Charaudeau (2012, p.58) afirma que o sujeito comunicante fabrica “para si mesmo diversas imagens de enunciador”. Entendemos, então, que a mutação observada do enunciador em outros personagens é um jogo estratégico da fala.

Através da análise dos efeitos de enunciação e das estratégias que os constituem podemos ver o modo como o enunciador relaciona-se com sua fala e o modo como posiciona- se no discurso. Salientamos que o lugar da enunciação é ocupado por uma série de sujeitos transmutados em figuras, as quais desenvolvem saberes, ideias, hipóteses, conclusões que constituem um texto sobre aquilo de que se fala, no caso, a violência no futebol. Com a análise dos efeitos de enunciação, podemos reconhecer essas figuras nas quais um sujeito enunciador transforma-se. São essas figuras que fazem os valores circularem.

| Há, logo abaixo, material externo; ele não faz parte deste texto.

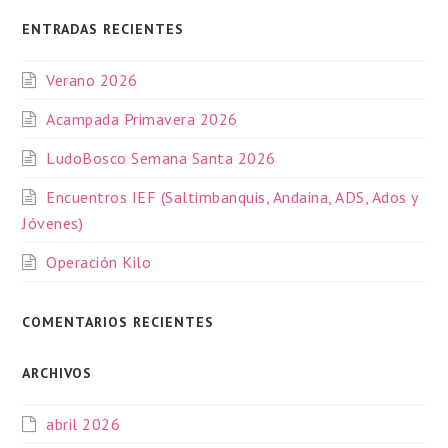
ENTRADAS RECIENTES
Verano 2026
Acampada Primavera 2026
LudoBosco Semana Santa 2026
Encuentros IEF (Saltimbanquis, Andaina, ADS, Ados y
Jóvenes)
Operación Kilo
COMENTARIOS RECIENTES
ARCHIVOS
abril 2026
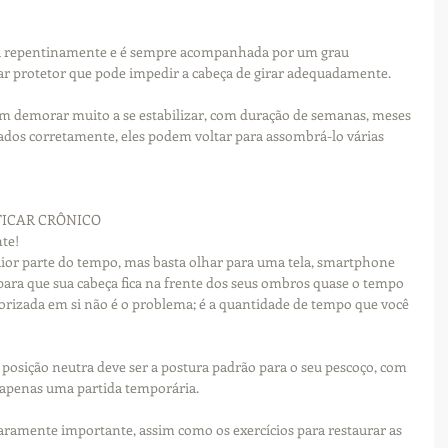
u repentinamente e é sempre acompanhada por um grau 
r protetor que pode impedir a cabeça de girar adequadamente.
em demorar muito a se estabilizar, com duração de semanas, meses 
ados corretamente, eles podem voltar para assombrá-lo várias 
FICAR CRÔNICO
nte!
or parte do tempo, mas basta olhar para uma tela, smartphone 
ara que sua cabeça fica na frente dos seus ombros quase o tempo 
iorizada em si não é o problema; é a quantidade de tempo que você 
sição neutra deve ser a postura padrão para o seu pescoço, com 
e apenas uma partida temporária.
aramente importante, assim como os exercícios para restaurar as 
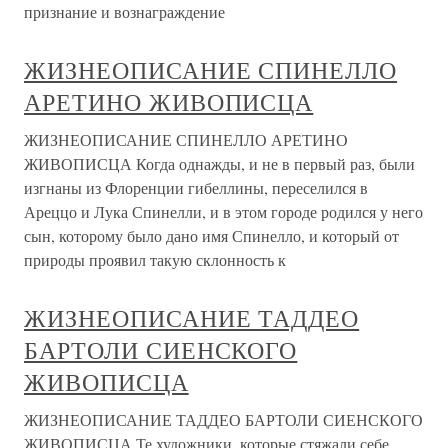
признание и вознаграждение
ЖИЗНЕОПИСАНИЕ СПИНЕЛЛО
АРЕТИНО ЖИВОПИСЦА
ЖИЗНЕОПИСАНИЕ СПИНЕЛЛО АРЕТИНО
ЖИВОПИСЦА Когда однажды, и не в первый раз, были
изгнаны из Флоренции гибеллины, переселился в
Ареццо и Лука Спинелли, и в этом городе родился у него
сын, которому было дано имя Спинелло, и который от
природы проявил такую склонность к
ЖИЗНЕОПИСАНИЕ ТАДДЕО
БАРТОЛИ СИЕНСКОГО
ЖИВОПИСЦА
ЖИЗНЕОПИСАНИЕ ТАДДЕО БАРТОЛИ СИЕНСКОГО
ЖИВОПИСЦА Те художники, которые стяжали себе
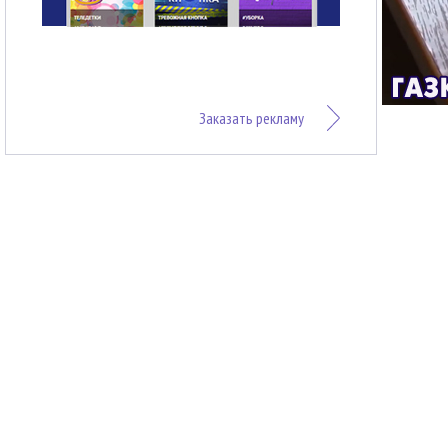
Заказать рекламу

Assim sendo, quando falamos de efeitos de sentido de enunciação, propomo-nos a identificar e analisar como, em termos de arrumação do discurso, o enunciador desenvolve o assunto da violência no futebol. Através deles, encontramos as formas utilizadas por um sujeito para esconder-se (objetivação do dizer) ou mostrar-se (subjetivação do dizer) dentro de enunciados referentes à violência no futebol.